A final thing is technology. CIRA is not ahead, and they are not leveraging things properly. On the one hand, they spend big chunks of money on an Oracle license (to keep the list of zones in), and on the other hand, they spend no money on a bind9 maintenance agreement, because, they can get bind9 for free. They don’t run the IETF standard provreg EPP system (at least they didn’t last I checked), which means that your registrar has to run custom software to talk to CIRA. Different software than to talk to .com. This also means that CIRA is simply unprepared for securing DNS, something that Sweden, Germany, Brazil, Porto Rico, and soon, .gov is doing. (The latest attack on the unsecured protocol takes 10 packets to impersonate your zone…)

Why you can’t show support for me!

Their process is supposed to go like this: a) you get nominated. b) at the end of the nomination period, the nominated get a login to finish filing out some forms, i.e. to make sure you are a real person, and haven’t been bankrupt, etc. c) people show support, you need 20 endosers to be on the slate. d) then there is an election.

As far as I could tell, there was a step between (a) and (b), where CIRA would review the name, and having thrown out silly ones, would contact the nominated. Apparently not. The email with the password goes out immediately. (Why I need another password is beyond me. I think that owning a CIRA zone should be a prerequesite for being a board member!)

CIRA doesn’t try very hard in their email system in my opinion, and on July 20, having not received any password from them, or any link to their system which would re-send my password, I contacted them. The deadline was Monday July 23, 6pm. I exchanged a number of emails with their coordinator, and finally, at 5:50pm, I got a new password (I was in Chicago, at IETF, in meetings). I wasn’t fast enough to get in before 6pm.

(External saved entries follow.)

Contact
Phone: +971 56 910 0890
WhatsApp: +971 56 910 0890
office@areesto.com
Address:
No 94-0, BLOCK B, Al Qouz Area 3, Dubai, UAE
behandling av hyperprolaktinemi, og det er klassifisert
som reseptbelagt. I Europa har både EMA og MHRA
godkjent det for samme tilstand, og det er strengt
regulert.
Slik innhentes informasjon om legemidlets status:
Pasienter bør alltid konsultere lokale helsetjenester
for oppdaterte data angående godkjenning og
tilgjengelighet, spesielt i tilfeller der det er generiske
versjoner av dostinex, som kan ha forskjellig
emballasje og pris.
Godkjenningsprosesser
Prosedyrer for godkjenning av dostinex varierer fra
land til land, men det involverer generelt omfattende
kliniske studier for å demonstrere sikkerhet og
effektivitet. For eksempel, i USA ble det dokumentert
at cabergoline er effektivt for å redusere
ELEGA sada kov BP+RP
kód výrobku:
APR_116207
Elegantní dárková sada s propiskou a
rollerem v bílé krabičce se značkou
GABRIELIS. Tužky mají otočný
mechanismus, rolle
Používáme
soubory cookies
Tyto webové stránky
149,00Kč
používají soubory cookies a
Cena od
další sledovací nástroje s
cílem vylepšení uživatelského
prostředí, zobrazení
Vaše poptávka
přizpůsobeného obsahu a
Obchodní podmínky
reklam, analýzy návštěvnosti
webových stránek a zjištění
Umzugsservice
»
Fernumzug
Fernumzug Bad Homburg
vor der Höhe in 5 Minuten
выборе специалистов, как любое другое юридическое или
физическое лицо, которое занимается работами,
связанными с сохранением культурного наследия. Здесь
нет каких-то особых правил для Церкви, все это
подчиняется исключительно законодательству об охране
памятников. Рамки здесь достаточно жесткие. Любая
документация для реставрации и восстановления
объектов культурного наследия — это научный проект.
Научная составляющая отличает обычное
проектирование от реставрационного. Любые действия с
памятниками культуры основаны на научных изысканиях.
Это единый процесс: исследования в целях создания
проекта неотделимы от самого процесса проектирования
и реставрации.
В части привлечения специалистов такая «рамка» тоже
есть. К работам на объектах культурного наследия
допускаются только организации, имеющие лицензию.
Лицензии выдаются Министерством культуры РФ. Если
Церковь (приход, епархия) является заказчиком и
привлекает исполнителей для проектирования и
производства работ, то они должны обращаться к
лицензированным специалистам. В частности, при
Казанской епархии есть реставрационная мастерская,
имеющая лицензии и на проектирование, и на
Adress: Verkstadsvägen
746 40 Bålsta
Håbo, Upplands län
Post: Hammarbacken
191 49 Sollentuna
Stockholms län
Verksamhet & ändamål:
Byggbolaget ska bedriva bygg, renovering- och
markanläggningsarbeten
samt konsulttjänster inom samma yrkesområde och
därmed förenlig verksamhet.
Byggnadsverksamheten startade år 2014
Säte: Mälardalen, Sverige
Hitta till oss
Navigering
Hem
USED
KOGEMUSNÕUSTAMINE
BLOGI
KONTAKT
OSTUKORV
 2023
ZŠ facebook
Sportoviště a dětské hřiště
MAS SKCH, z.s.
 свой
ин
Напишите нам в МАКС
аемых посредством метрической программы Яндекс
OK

I complained more. They spent a WEEK thinking about it, and then said that they couldn’t adjust their software, because their software was SO secure and it would mess it up.

Frankly, the above behaviour is one of the reasons I think the organization needs a kick in the pants. The boards have featured at most one pseudo-techie, and essentially no people with actual technical Internet management experience. Instead, it has been lawyers and bad marketroids, and the result has been excessive bureaucracy, and little actual progress on the real technical things that matter.

So, that’s my story.

If you want to get involved, I would urge you to read the other nominated candidates profiles and “show support” for them. Don’t vote for the nominations committee list of members. Boot them all out.